Salat Istisqa Digelar di Griya Agung, Pemprov Sumsel Siapkan Langkah Antisipasi Kemarau

“Kita terjaga baik kondusivitas antarwarga, hablumminannas antarwarga terjaga, dan kita dilepaskan dari bencana lainnya, termasuk seperti yang terjadi di NTT,” katanya.
Pada kesempatan itu, Herman Deru sekaligus mengimbau seluruh kelompok masyarakat untuk memberikan perhatian dan bantuan kepada masyarakat di Nusa Tenggara Timur (NTT) yang sedang membutuhkan dukungan lebih.
“Untuk itu saya mengimbau semua kelompok masyarakat agar dapat memberikan perhatian dan bantuan kepada saudara kita di NTT yang dalam kondisi sangat membutuhkan perhatian lebih,” ujarnya.

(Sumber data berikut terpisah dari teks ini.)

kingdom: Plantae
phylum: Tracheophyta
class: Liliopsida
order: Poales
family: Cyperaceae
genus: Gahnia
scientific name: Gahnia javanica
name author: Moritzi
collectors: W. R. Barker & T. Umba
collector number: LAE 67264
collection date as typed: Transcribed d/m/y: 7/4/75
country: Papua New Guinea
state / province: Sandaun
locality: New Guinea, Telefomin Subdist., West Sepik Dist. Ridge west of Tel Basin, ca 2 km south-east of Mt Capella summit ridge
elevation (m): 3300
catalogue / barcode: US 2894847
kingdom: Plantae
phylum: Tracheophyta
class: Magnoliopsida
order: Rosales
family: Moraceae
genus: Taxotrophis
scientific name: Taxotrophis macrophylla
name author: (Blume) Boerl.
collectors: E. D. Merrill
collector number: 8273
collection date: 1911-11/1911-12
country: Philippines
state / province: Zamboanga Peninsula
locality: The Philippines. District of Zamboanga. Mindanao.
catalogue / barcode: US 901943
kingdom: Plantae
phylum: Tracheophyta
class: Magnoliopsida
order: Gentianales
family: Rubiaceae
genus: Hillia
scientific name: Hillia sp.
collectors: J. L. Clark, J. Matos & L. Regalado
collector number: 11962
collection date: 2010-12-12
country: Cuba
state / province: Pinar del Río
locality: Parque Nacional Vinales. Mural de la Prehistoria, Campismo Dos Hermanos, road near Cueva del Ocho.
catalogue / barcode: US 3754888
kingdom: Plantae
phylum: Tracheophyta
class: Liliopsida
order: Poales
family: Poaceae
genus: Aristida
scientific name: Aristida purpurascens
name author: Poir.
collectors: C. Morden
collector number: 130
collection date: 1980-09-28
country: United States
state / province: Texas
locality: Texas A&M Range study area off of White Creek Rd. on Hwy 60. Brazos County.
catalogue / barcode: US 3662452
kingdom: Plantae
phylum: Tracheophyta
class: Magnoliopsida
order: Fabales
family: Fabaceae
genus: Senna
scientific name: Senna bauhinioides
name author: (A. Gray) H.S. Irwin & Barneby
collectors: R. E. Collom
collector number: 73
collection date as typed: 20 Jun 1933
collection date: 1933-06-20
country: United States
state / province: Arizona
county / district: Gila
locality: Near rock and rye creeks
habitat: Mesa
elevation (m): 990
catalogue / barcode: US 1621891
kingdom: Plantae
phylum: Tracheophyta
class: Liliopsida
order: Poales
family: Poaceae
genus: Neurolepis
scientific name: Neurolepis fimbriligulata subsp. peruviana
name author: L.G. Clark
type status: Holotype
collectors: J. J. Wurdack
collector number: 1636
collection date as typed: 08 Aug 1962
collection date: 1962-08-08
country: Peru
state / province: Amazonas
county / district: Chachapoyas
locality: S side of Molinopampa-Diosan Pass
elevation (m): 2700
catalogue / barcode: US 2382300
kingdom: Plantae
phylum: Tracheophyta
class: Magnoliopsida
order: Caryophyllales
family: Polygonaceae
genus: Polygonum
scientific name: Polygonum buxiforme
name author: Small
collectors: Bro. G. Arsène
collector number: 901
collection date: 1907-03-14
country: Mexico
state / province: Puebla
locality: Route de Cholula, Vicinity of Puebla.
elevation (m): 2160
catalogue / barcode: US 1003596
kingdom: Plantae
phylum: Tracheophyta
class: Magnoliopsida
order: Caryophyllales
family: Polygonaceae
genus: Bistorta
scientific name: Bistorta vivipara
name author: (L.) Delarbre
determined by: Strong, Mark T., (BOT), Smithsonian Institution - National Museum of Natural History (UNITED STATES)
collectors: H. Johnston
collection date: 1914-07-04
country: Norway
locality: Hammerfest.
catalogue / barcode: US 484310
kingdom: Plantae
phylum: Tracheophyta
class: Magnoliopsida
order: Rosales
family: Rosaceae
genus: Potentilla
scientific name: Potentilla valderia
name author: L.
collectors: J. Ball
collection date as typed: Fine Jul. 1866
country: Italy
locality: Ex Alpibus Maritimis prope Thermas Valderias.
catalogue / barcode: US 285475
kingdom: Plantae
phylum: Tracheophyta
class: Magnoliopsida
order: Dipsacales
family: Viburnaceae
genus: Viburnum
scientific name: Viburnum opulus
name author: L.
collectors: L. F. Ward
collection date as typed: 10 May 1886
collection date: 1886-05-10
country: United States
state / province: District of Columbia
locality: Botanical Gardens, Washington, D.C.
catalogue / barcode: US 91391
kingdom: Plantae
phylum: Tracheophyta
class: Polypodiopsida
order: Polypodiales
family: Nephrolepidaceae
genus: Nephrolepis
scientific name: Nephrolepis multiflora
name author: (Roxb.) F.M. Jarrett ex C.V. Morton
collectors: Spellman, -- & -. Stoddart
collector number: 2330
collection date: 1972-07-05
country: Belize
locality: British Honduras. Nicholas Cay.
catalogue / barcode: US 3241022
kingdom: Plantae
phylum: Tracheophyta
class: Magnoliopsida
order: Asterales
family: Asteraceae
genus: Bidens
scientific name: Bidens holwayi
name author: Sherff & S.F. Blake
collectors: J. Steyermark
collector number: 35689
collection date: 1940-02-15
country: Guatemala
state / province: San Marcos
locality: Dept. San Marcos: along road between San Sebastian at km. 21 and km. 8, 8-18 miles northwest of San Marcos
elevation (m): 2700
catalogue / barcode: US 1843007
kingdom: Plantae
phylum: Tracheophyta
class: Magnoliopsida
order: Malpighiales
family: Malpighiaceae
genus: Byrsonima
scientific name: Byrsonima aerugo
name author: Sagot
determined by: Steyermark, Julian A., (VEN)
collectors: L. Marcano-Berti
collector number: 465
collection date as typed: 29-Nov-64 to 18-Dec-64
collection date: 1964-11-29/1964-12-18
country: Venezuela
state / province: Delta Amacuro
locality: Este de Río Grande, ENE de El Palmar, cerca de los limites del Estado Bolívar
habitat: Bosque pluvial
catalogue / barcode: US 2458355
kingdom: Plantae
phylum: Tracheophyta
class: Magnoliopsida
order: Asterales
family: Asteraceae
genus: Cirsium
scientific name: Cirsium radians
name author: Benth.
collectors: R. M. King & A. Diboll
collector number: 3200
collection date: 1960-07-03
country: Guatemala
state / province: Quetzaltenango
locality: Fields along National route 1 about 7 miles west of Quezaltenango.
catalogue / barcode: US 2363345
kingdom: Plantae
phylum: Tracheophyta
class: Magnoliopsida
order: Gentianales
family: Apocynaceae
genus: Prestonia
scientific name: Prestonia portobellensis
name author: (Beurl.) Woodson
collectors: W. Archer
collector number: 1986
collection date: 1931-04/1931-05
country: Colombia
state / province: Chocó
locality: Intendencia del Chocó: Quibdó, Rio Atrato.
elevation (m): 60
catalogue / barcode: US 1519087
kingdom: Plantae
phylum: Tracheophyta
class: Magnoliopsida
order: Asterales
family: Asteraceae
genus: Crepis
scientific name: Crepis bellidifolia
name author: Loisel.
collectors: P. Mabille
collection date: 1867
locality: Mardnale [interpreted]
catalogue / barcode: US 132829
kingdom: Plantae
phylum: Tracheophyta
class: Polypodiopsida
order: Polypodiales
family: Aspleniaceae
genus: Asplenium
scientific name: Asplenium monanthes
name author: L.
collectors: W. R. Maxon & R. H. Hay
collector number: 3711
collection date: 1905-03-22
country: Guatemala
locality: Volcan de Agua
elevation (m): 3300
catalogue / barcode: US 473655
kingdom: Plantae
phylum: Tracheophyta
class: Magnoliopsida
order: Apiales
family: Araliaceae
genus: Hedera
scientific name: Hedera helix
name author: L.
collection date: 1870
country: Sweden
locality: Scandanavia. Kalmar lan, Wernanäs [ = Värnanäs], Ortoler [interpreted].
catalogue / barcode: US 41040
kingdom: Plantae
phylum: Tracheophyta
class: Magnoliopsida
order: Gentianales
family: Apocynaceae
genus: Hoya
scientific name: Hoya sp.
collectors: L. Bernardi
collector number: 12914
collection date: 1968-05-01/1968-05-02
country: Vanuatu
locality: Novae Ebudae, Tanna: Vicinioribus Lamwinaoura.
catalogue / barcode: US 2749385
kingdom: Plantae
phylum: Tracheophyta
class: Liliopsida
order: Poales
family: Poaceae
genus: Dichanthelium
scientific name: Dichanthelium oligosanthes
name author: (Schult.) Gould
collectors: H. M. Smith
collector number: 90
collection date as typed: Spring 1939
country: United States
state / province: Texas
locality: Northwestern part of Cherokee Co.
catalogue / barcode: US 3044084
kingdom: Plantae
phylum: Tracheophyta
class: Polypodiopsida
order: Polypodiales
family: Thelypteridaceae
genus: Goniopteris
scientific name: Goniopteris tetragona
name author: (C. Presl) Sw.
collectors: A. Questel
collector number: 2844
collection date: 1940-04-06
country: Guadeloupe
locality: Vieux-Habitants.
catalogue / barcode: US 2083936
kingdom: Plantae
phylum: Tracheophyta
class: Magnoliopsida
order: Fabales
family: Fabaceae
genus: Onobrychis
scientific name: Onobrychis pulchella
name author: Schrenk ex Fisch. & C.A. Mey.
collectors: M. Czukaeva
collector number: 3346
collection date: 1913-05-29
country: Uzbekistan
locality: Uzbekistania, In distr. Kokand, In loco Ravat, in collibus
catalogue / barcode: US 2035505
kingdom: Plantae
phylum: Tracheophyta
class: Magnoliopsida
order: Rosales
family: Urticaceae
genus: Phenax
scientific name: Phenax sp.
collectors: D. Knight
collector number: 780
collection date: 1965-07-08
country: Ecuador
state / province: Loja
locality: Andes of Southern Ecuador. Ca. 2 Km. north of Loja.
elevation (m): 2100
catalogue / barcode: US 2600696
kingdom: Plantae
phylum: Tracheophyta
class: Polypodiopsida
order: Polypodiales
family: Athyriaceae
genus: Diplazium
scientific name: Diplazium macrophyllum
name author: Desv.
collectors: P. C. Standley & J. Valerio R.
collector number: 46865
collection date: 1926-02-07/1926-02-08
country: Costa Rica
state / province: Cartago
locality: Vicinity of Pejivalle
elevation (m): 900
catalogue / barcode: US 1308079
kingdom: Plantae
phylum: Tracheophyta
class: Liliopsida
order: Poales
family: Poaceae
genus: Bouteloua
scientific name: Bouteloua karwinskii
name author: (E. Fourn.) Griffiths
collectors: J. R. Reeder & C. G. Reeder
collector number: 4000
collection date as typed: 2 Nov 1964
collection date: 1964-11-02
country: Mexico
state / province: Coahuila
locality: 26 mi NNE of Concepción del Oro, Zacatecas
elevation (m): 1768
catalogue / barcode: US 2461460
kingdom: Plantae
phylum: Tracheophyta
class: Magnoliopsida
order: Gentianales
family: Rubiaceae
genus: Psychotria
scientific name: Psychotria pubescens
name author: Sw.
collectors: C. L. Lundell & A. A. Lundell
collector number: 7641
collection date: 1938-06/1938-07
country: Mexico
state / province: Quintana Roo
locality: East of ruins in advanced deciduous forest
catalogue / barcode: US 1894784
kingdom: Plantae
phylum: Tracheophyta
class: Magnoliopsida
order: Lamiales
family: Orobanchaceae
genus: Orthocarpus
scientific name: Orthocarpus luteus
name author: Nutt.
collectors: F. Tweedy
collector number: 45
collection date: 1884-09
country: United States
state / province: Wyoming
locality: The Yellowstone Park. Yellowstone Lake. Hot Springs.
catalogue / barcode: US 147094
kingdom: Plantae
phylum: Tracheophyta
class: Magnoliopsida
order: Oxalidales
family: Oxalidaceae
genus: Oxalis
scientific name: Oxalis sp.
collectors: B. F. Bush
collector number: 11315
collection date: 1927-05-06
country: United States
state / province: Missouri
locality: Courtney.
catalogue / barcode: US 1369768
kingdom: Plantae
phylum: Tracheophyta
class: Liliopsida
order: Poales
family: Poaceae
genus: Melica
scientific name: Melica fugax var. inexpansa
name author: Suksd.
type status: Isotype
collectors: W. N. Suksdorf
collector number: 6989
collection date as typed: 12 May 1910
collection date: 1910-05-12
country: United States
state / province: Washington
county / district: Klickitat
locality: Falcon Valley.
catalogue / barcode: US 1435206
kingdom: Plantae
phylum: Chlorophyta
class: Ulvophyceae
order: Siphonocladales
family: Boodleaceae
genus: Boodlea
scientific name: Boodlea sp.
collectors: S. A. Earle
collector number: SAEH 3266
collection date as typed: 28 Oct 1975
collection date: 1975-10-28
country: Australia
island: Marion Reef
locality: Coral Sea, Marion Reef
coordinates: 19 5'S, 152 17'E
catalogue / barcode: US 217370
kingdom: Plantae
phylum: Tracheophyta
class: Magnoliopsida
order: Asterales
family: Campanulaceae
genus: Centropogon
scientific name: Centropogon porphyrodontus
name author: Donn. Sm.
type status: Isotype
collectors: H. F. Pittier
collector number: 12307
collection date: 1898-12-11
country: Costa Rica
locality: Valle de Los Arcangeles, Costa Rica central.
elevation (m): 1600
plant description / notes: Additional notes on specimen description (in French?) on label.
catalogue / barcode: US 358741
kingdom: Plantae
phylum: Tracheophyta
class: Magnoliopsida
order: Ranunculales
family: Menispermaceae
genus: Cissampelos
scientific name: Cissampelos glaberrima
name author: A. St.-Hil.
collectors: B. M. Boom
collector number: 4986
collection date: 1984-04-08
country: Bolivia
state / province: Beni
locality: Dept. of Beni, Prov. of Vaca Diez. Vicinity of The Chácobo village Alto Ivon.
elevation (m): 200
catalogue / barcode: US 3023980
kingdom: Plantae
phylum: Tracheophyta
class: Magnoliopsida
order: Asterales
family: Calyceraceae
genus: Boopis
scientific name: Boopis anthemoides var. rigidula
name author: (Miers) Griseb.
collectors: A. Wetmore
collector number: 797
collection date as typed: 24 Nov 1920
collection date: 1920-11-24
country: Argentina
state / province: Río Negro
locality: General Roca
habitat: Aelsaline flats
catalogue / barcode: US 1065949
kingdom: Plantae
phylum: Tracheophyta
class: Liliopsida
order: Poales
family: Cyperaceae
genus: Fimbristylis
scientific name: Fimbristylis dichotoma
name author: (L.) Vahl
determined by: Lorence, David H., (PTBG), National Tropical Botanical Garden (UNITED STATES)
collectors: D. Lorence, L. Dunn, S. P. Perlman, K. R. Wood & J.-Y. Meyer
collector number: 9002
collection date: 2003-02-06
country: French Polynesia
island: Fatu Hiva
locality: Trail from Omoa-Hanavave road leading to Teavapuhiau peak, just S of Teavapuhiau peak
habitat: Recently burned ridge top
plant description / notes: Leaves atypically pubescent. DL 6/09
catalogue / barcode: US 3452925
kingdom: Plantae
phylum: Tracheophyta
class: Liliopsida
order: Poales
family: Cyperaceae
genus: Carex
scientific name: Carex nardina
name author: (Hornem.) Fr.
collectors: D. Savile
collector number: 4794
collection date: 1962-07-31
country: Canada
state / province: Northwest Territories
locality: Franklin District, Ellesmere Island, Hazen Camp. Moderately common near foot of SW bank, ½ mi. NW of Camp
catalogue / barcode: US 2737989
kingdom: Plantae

Menghadapi kondisi kemarau dan karhutla, Herman Deru menegaskan bahwa saat ini bukan waktunya untuk saling menyalahkan, mencaci maki, maupun mencari pihak yang harus dipersalahkan.
Sebaliknya, ia meminta seluruh elemen masyarakat memperkuat kegotongroyongan, melakukan berbagai upaya nyata, serta memperbanyak doa.
“Dalam kondisi ini juga dibutuhkan kegotongroyongan, upaya, doa. Bukan saatnya menyalahkan dan caci maki. Karena kita hidup di udara yang sama, di alam yang sama,” tegasnya.
Herman Deru juga meminta para bupati, wali kota, serta Forum Koordinasi Pimpinan Daerah (Forkopimda) di Sumsel untuk turut menyelenggarakan salat Istisqa sebagai bagian dari ikhtiar dan doa bersama.
“Saya minta bupati, wali kota, Forkopimda untuk menyelenggarakan salat Istisqa. Terima kasih atas keikhlasan bapak dan ibu sekalian mengikuti salat Istisqa. Mudah-mudahan apa yang kita upayakan dan doakan dapat berjalan sesuai harapan kita,” katanya.
Sementara itu, salat Istisqa di Griya Agung dipimpin oleh Dr. H. Abdurahman Ramli, S.Ag., M.Pd.I.
Dalam khutbahnya, Imam salat Istisqa mengajak masyarakat melakukan introspeksi diri dengan menghentikan sikap iri, dengki, dan sombong. Masyarakat juga diingatkan untuk meningkatkan kepedulian terhadap lingkungan.
Jamaah turut diajak untuk bertaubat kepada Allah SWT agar senantiasa mendapatkan rahmat dan pertolongan-Nya.
“Bertaubatlah kepada Allah agar Allah senantiasa memberikan rahmat,” demikian pesan dalam khutbah tersebut.
Dalam khutbah itu juga disampaikan bahwa manusia tidak pernah mengetahui secara pasti apakah salat dan doanya diterima oleh Allah SWT. Namun, satu hal yang pasti, manusia senantiasa membutuhkan pertolongan Allah SWT.
“Kita tidak tahu salat atau doa kita diterima Allah, namun yang kita tahu kita sangat butuh Allah,” pesan dalam khutbah tersebut.
Melalui pelaksanaan salat Istisqa, Herman Deru berharap ikhtiar lahir dan batin yang dilakukan secara bersama-sama dapat membawa kebaikan bagi masyarakat Sumsel.
Ia juga berharap hujan segera turun, kondisi lingkungan membaik, serta seluruh masyarakat dapat melewati musim kemarau dengan tetap bersyukur, tabah, dan saling membantu.